=== DOCUMENT ===

A Truce in the War on Drugs
President Nixons War on Drugs.
Now that American prisons are swollen to capacity with thousands of non-violent, low-level drug offenders, public officials — like powerhouse U.S. Senator Richard Durbin (D-IL), the majority whip, and even some judges — are shifting their attitudes about the War on Drugs.
Many of the inmates have addictions and many have been given harsh punitive sentences, including life without parole, after being charged with possession of small amounts of crack or powder cocaine, heroin or methamphetamine under laws established decades ago.
This growing number of officials are currently meeting around the country to rethink the drug war while modifying policies and revising procedures for charging and sentencing offenders under old drug laws.
All this is done in a drastic attempt to reduce the enormous costs to taxpayers of the criminal justice and prison systems while trying to rectify the disproportionate number of African Americans and Latinos locked behind cold steel bars.

=== RECORD SET ===

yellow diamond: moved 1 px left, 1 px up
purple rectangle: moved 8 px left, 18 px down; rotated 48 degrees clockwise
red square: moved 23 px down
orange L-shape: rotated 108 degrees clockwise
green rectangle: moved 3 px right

===

- [WRITTEN TASK]
Pick up the text on rethinking the War on Drugs and continue it from its last sentence.

- [TASK ANSWER]
U.S. Senator Dick Durbin, at Northwestern Law School Rethinking the War on Drugs symposium. Photo by Mary C. Piemonte.
Senator Durbin’s Discovery Moment
Making the same speech at two separate events earlier this year to rooms full of local and federal judges, attorneys, law students, journalists, policy makers and others, Durbin noted that the War on Drugs began with former U.S. President Richard M. Nixon more than 40 years ago as he explained that the purpose was to halt the flow of illegal drugs into America’s communities to “destroy the market for drugs by preventing new addicts and rehabilitating those already addicted.”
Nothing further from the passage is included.